** Start Extracted text **

AEOI – Just an anacroyn or an actual responsibility?

AEOI – Just an anacroyn or an actual responsibility?

February 17, 2021

Is AEOI just an acronym that you’ve seen in the business news or is it something that you’ve spent time considering to understand whether you have a personal responsibility?

 

AEOI or ‘Automatic Exchange of Information’ represents the exchange of information under the US’ Foreign Account Tax Compliance Act (“FATCA”) and the OECD’s Common Reporting Standard (“CRS”) which seek to combat tax evasion.  The terms of FATCA and the CRS from one jurisdiction to another are effectively common.

 

Tracing its origins as far back as the European Savings Tax Directive in the early 2000’s, FATCA first appeared on the radar in 2008 and eventually, after wrangling with how compliance with it could actually be achieved by countries around the world; information began to be exchanged under it in 2014.  The willingness of countries to exchange information under FATCA, spurred on of course by the punitive measures which might be imposed for non-compliance, gave the OECD the ability to build on the FATCA principles and to introduce the CRS; reporting under which began in 2017.

 

For the avoidance of doubt, FATCA applies to US citizens wherever they are resident.  CRS applies to residents of the countries which are signatories.  The US is not a signatory to the OECD’s Multilateral Competent Authority Agreementregarding CRS and so parallel reporting regimes have to be operated by those entities which have reporting obligations.  The UK is a signatory to both FATCA and CRS and so compliance with the reporting framework is mandatory if there is an obligation to report.

** End Extracted text **

_Given exercise 1_. In the AEOI article, in what year did reporting under the CRS begin?
_Given exercise 2_. Write out the passage of the AEOI article from "AEOI or ‘Automatic" up to and including "are effectively common.".
The rows that come next play no part in this.

** Start Record extracts **

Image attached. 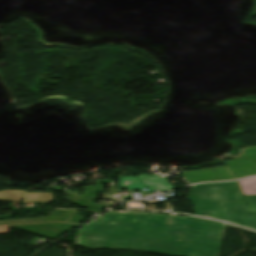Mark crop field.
<instances>
[{
  "mask_svg": "<svg viewBox=\"0 0 256 256\" xmlns=\"http://www.w3.org/2000/svg\"><path fill=\"white\" fill-rule=\"evenodd\" d=\"M225 227L193 217L110 211L79 229L77 245L173 256H218Z\"/></svg>",
  "mask_w": 256,
  "mask_h": 256,
  "instance_id": "obj_1",
  "label": "crop field"
},
{
  "mask_svg": "<svg viewBox=\"0 0 256 256\" xmlns=\"http://www.w3.org/2000/svg\"><path fill=\"white\" fill-rule=\"evenodd\" d=\"M189 200L198 216L256 230V213L248 211L237 182L192 187Z\"/></svg>",
  "mask_w": 256,
  "mask_h": 256,
  "instance_id": "obj_2",
  "label": "crop field"
},
{
  "mask_svg": "<svg viewBox=\"0 0 256 256\" xmlns=\"http://www.w3.org/2000/svg\"><path fill=\"white\" fill-rule=\"evenodd\" d=\"M104 183H108V193L105 195L112 203H114L116 201L114 197V182L106 180H96V185L85 186L83 196L79 195L76 191H67L68 198L72 203L97 213L111 205L105 201H99L96 205L93 204L97 192H101L102 194L106 193L101 185Z\"/></svg>",
  "mask_w": 256,
  "mask_h": 256,
  "instance_id": "obj_3",
  "label": "crop field"
},
{
  "mask_svg": "<svg viewBox=\"0 0 256 256\" xmlns=\"http://www.w3.org/2000/svg\"><path fill=\"white\" fill-rule=\"evenodd\" d=\"M146 187L149 188V191H142V188ZM156 188L159 190H167L175 188V186L168 182L167 177L158 175L149 177L145 174H142L137 177H120L118 181V190L128 189V191H134L136 189H141V191L145 193L150 192Z\"/></svg>",
  "mask_w": 256,
  "mask_h": 256,
  "instance_id": "obj_4",
  "label": "crop field"
},
{
  "mask_svg": "<svg viewBox=\"0 0 256 256\" xmlns=\"http://www.w3.org/2000/svg\"><path fill=\"white\" fill-rule=\"evenodd\" d=\"M76 225L77 224L53 222L45 224L17 225L10 227L54 239ZM7 230V221H0V233H7Z\"/></svg>",
  "mask_w": 256,
  "mask_h": 256,
  "instance_id": "obj_5",
  "label": "crop field"
},
{
  "mask_svg": "<svg viewBox=\"0 0 256 256\" xmlns=\"http://www.w3.org/2000/svg\"><path fill=\"white\" fill-rule=\"evenodd\" d=\"M225 165L236 179L256 175V148L244 149L239 158Z\"/></svg>",
  "mask_w": 256,
  "mask_h": 256,
  "instance_id": "obj_6",
  "label": "crop field"
},
{
  "mask_svg": "<svg viewBox=\"0 0 256 256\" xmlns=\"http://www.w3.org/2000/svg\"><path fill=\"white\" fill-rule=\"evenodd\" d=\"M181 174L189 184L194 182H208L234 179V177L226 170L224 166L214 169L183 172Z\"/></svg>",
  "mask_w": 256,
  "mask_h": 256,
  "instance_id": "obj_7",
  "label": "crop field"
},
{
  "mask_svg": "<svg viewBox=\"0 0 256 256\" xmlns=\"http://www.w3.org/2000/svg\"><path fill=\"white\" fill-rule=\"evenodd\" d=\"M250 211H256V195L244 196Z\"/></svg>",
  "mask_w": 256,
  "mask_h": 256,
  "instance_id": "obj_8",
  "label": "crop field"
},
{
  "mask_svg": "<svg viewBox=\"0 0 256 256\" xmlns=\"http://www.w3.org/2000/svg\"><path fill=\"white\" fill-rule=\"evenodd\" d=\"M165 203V207H166V210L167 209H169V204L168 203H166V202H164ZM143 205V204H142ZM146 207V206H145ZM142 209H150V210H159V211H164V210H161V209H156L152 204L150 205V207L149 208H142Z\"/></svg>",
  "mask_w": 256,
  "mask_h": 256,
  "instance_id": "obj_9",
  "label": "crop field"
},
{
  "mask_svg": "<svg viewBox=\"0 0 256 256\" xmlns=\"http://www.w3.org/2000/svg\"><path fill=\"white\" fill-rule=\"evenodd\" d=\"M37 188H41L40 186L36 187V188H33V189H37ZM33 189H30V190H33Z\"/></svg>",
  "mask_w": 256,
  "mask_h": 256,
  "instance_id": "obj_10",
  "label": "crop field"
}]
</instances>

** End Record extracts **

_Expected answer 1_. 2017

_Expected answer 2_.
AEOI or ‘Automatic Exchange of Information’ represents the exchange of information under the US’ Foreign Account Tax Compliance Act (“FATCA”) and the OECD’s Common Reporting Standard (“CRS”) which seek to combat tax evasion.  The terms of FATCA and the CRS from one jurisdiction to another are effectively common.